Canadian Society of Nephrology commentary on the KDIGO clinical practice guideline for CKD evaluation and management.

机构信息

Department of Medicine, University of Ottawa.

St Joseph's Healthcare, Hamilton; Department of Medicine, McMaster University, Hamilton.

出版信息

Am J Kidney Dis. 2015 Feb;65(2):177-205. doi: 10.1053/j.ajkd.2014.10.013. Epub 2014 Nov 4.

Abstract

We congratulate the KDIGO (Kidney Disease: Improving Global Outcomes) work group on their comprehensive work in a broad subject area and agreed with many of the recommendations in their clinical practice guideline on the evaluation and management of chronic kidney disease. We concur with the KDIGO definitions and classification of kidney disease and welcome the addition of albuminuria categories at all levels of glomerular filtration rate (GFR), the terminology of G categories rather than stages to describe level of GFR, the division of former stage 3 into new G categories 3a and 3b, and the addition of the underlying diagnosis. We agree with the use of the heat map to illustrate the relative contributions of low GFR and albuminuria to cardiovascular and renal risk, though we thought that the highest risk category was too broad, including as it does people at disparate levels of risk. We add an albuminuria category A4 for nephrotic-range proteinuria and D and T categories for patients on dialysis or with a functioning renal transplant. We recommend target blood pressure of 140/90mm Hg regardless of diabetes or proteinuria, and against the combination of angiotensin receptor blockers with angiotensin-converting enzyme inhibitors. We recommend against routine protein restriction. We concur on individualization of hemoglobin A1c targets. We do not agree with routine restriction of sodium intake to <2g/d, instead suggesting reduction of sodium intake in those with high intake (>3.3g/d). We suggest screening for anemia only when GFR is <30mL/min/1.73m(2).
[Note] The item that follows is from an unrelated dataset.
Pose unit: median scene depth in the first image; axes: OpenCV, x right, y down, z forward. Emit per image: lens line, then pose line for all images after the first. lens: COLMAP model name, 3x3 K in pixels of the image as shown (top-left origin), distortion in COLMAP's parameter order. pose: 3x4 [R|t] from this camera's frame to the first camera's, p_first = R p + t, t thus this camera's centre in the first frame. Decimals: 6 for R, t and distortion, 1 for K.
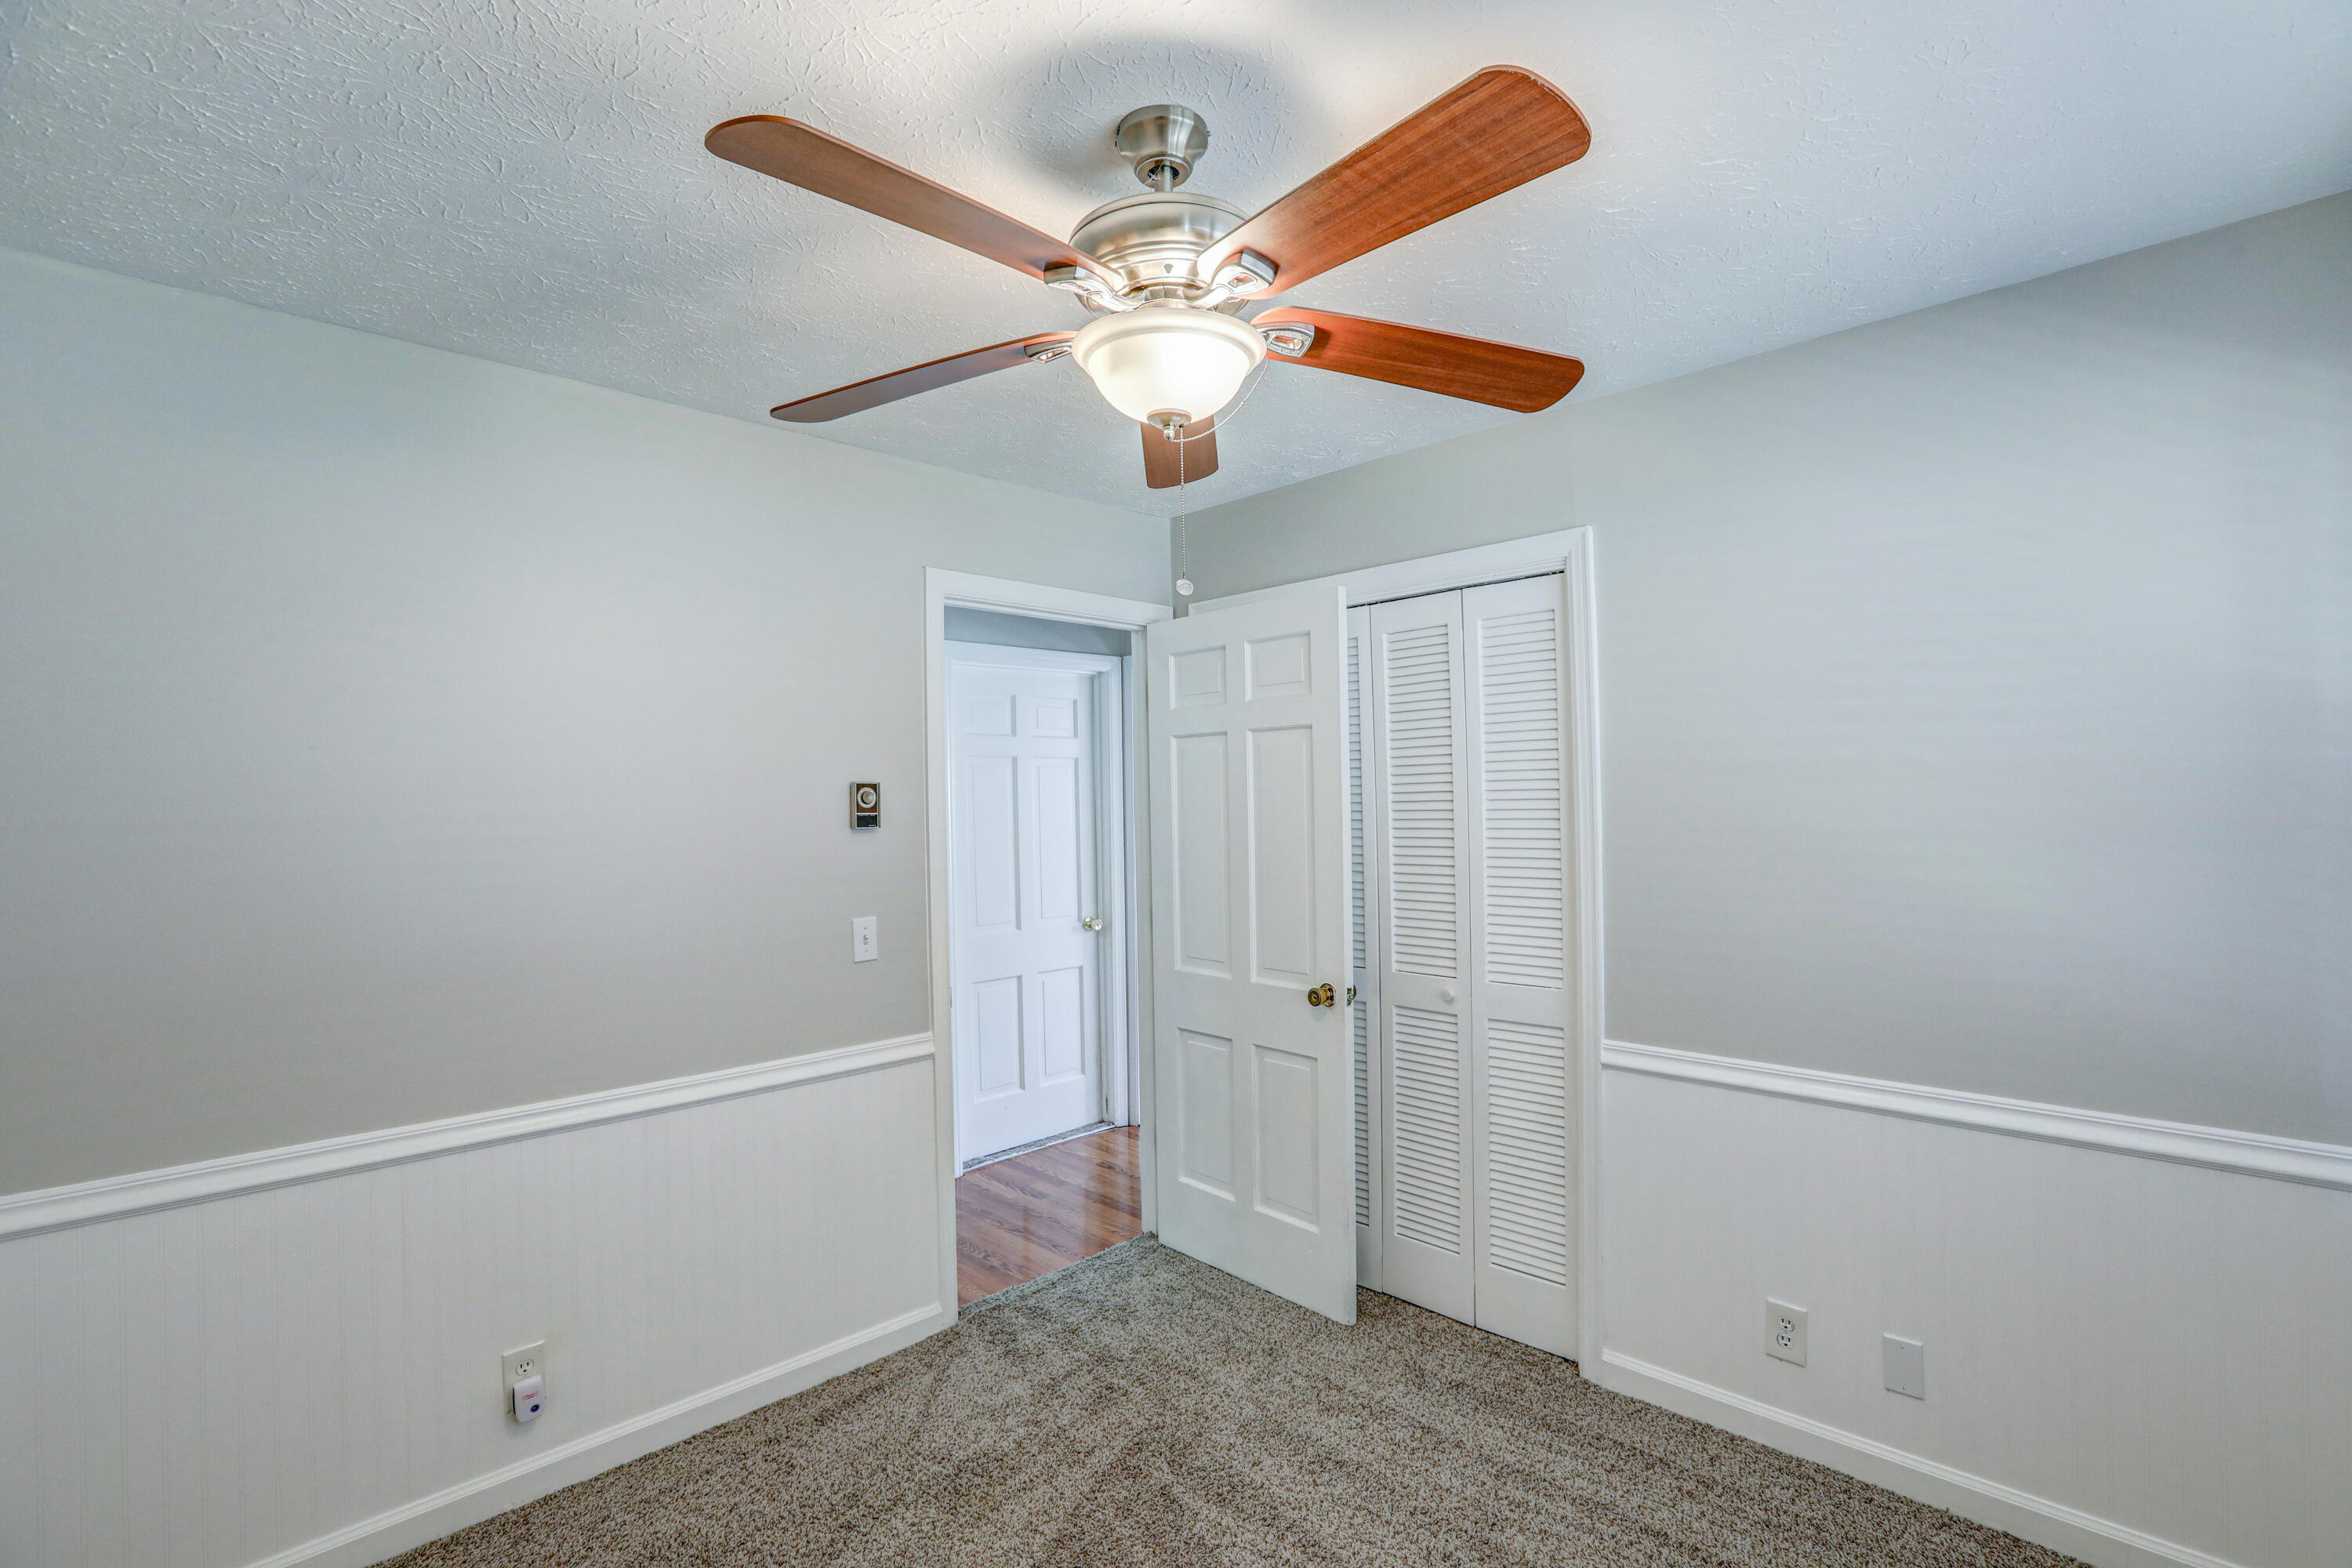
lens RADIAL K [[1121.8, 0, 1174.3], [0, 1121.8, 797.2], [0, 0, 1]] dist [0.001349, 0.000437]
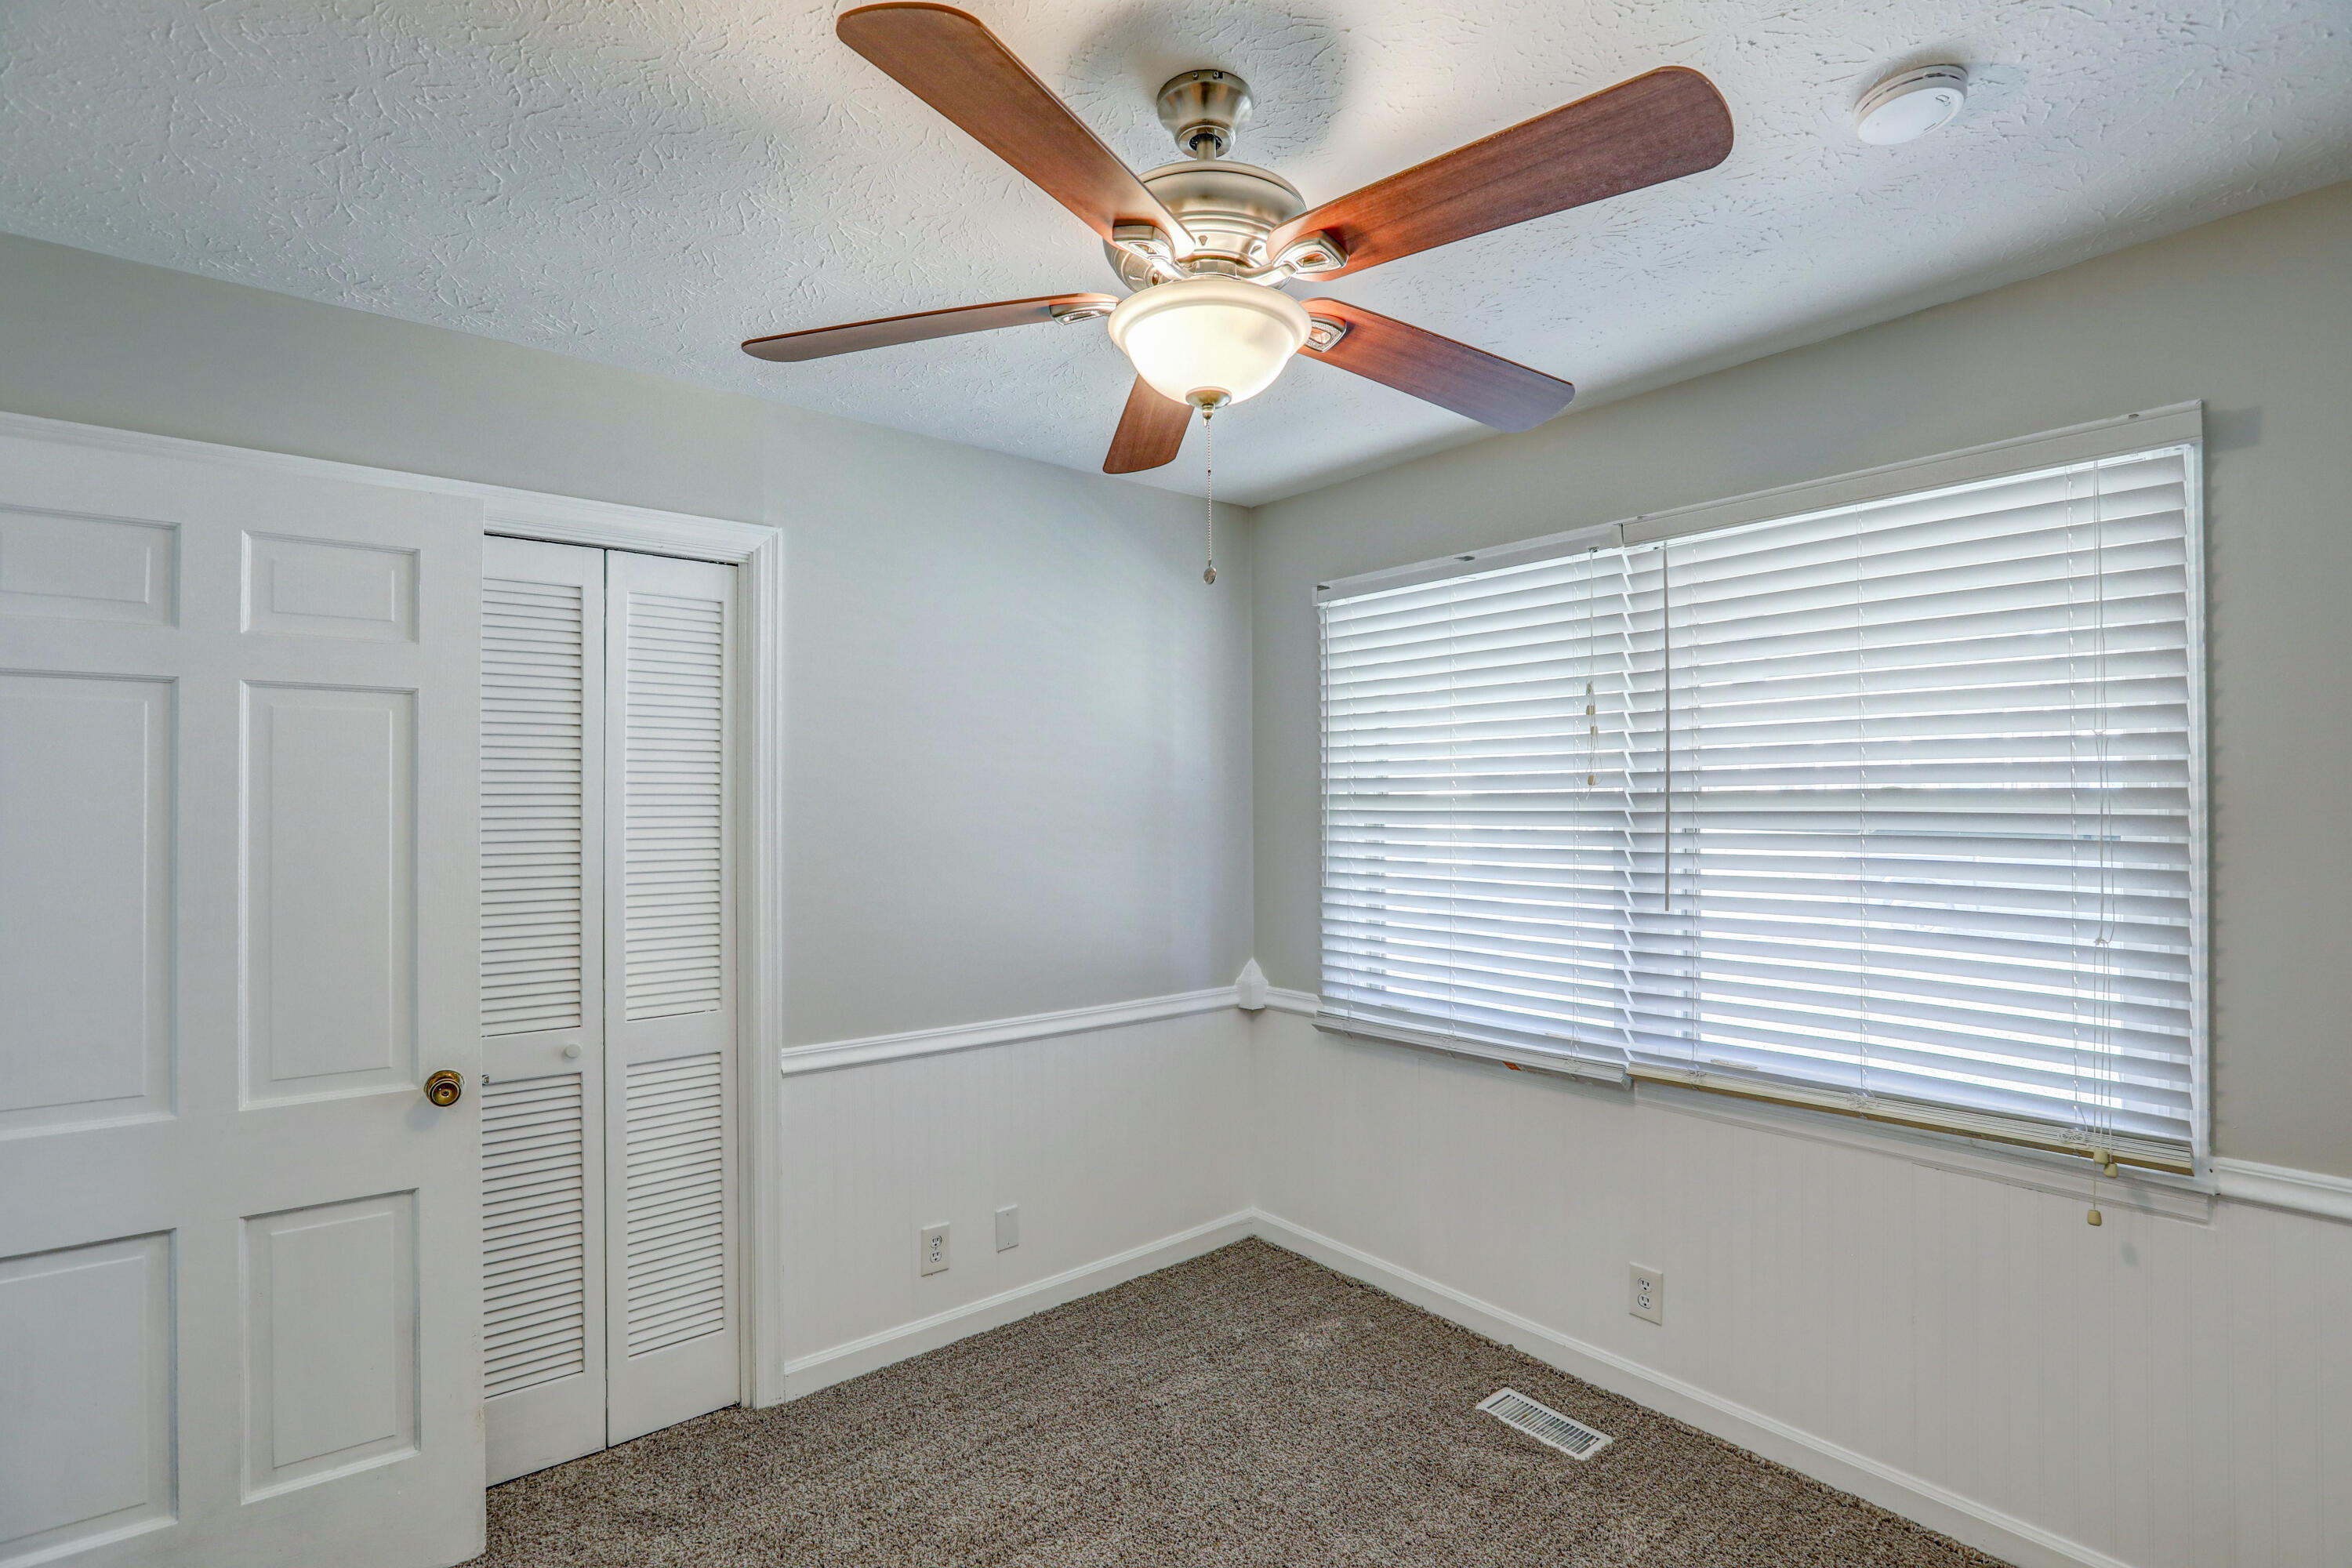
lens RADIAL K [[1096.6, 0, 1176.0], [0, 1096.6, 784.0], [0, 0, 1]] dist [-0.002120, -0.000307]
pose [[0.098286, 0.033436, 0.994596, -0.531488], [-0.003811, 0.999441, -0.033223, 0.012928], [-0.995151, -0.000525, 0.098359, 0.537359]]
We recognize the absence of evidence on appropriate phosphate targets and methods of achieving them and do not agree with suggestions in this area. In drug dosing, we agree with the recommendation of using absolute clearance (ie, milliliters per minute), calculated from the patient's estimated GFR (which is normalized to 1.73m(2)) and the patient's actual anthropomorphic body surface area. We agree with referral to a nephrologist when GFR is <30mL/min/1.73m(2) (and for many other scenarios), but suggest urine albumin-creatinine ratio > 60mg/mmol or proteinuria with protein excretion > 1g/d as the referral threshold for proteinuria.

摘要

我们祝贺 KDIGO(肾脏病:改善全球预后)工作组在广泛的主题领域所做的全面工作,并赞同他们在慢性肾脏病评估和管理临床实践指南中的许多建议。我们同意 KDIGO 对肾脏疾病的定义和分类,并欢迎在所有肾小球滤过率 (GFR) 水平增加白蛋白尿类别,用 G 类别而非分期来描述 GFR 水平,将前 3 期分为新的 G 类别 3a 和 3b,并增加潜在诊断。我们同意使用热图来说明低 GFR 和白蛋白尿对心血管和肾脏风险的相对贡献,尽管我们认为最高风险类别过于宽泛,包括风险水平不同的人群。我们增加了一个白蛋白尿类别 A4 用于肾病范围蛋白尿,以及用于透析或有功能肾移植患者的 D 和 T 类别。我们建议无论是否患有糖尿病或蛋白尿,目标血压均为 140/90mmHg,并反对血管紧张素受体阻滞剂与血管紧张素转换酶抑制剂联合使用。我们建议不要常规限制蛋白质摄入。我们同意个体化血红蛋白 A1c 目标。我们不同意常规限制钠摄入量至<2g/d,而是建议减少高钠摄入量(>3.3g/d)患者的钠摄入量。我们建议仅在 GFR<30mL/min/1.73m(2) 时筛查贫血。我们认识到缺乏关于适当磷酸盐目标和实现这些目标的方法的证据,因此不同意这方面的建议。在药物剂量方面,我们同意推荐使用根据患者估计的 GFR(标准化为 1.73m(2))和患者实际人体表面积计算得出的绝对清除率(即毫升/分钟)。当 GFR<30mL/min/1.73m(2) 时(以及许多其他情况),我们同意转介给肾病医生,但建议将尿白蛋白/肌酐比值>60mg/mmol 或蛋白尿蛋白排泄量>1g/d 作为蛋白尿的转介阈值。